• **Try it**
Could you write out, word for word, the lines below from the very first one through the line that contains "Armada Truck", inclusive, leaving the pictures out of your answer?

====

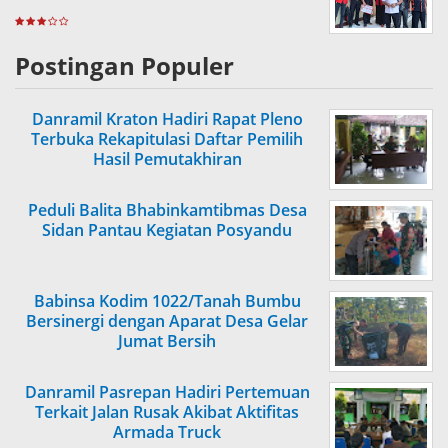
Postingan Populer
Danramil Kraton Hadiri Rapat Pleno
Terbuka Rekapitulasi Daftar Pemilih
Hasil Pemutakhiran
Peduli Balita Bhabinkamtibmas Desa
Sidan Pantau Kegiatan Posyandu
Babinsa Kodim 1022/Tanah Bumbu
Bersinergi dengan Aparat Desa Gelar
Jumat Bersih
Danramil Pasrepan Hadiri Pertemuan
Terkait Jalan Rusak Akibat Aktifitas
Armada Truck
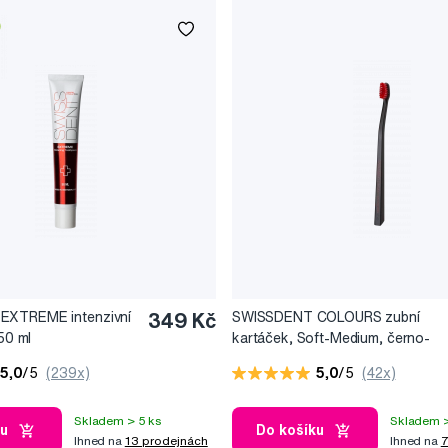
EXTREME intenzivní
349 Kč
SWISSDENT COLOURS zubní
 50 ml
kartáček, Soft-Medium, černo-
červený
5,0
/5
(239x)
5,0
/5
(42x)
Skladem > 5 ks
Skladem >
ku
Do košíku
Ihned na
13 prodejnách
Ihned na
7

====

• **Written solution**
Postingan Populer
Danramil Kraton Hadiri Rapat Pleno
Terbuka Rekapitulasi Daftar Pemilih
Hasil Pemutakhiran
Peduli Balita Bhabinkamtibmas Desa
Sidan Pantau Kegiatan Posyandu
Babinsa Kodim 1022/Tanah Bumbu
Bersinergi dengan Aparat Desa Gelar
Jumat Bersih
Danramil Pasrepan Hadiri Pertemuan
Terkait Jalan Rusak Akibat Aktifitas
Armada Truck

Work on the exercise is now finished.